- Opening Delimiter -

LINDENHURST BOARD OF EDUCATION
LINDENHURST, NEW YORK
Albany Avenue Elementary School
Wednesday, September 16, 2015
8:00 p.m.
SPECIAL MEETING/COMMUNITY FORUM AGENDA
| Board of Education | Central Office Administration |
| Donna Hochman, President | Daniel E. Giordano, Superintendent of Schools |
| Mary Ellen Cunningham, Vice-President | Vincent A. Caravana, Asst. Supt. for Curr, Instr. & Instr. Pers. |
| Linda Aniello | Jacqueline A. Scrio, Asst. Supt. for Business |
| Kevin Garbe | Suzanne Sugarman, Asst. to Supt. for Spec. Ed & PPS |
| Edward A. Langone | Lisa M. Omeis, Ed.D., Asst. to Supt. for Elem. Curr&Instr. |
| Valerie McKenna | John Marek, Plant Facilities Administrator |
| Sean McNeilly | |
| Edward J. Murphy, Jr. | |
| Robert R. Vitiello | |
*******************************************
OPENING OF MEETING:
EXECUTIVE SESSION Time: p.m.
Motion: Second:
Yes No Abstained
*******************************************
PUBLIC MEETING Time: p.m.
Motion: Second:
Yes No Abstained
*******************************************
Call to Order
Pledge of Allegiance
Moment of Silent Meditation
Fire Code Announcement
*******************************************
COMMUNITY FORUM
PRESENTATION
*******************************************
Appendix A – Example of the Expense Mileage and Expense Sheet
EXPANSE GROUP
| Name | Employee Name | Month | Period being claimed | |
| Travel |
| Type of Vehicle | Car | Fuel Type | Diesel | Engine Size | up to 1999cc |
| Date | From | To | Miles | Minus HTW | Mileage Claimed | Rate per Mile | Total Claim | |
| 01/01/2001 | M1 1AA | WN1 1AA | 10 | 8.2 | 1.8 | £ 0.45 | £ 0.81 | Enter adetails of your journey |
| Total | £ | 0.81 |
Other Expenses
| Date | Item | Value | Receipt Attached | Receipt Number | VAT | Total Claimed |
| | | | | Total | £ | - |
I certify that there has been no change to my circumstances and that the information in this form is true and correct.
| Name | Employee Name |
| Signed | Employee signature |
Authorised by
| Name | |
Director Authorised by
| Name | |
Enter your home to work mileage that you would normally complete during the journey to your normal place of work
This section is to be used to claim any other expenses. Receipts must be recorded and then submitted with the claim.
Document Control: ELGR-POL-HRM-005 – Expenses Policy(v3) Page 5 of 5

- Closing Delimiter -

Required action – Search the lines above for the string "Date", then show every one that has it.

Solution to the problem –
| Date | From | To | Miles | Minus HTW | Mileage Claimed | Rate per Mile | Total Claim | |
| Date | Item | Value | Receipt Attached | Receipt Number | VAT | Total Claimed |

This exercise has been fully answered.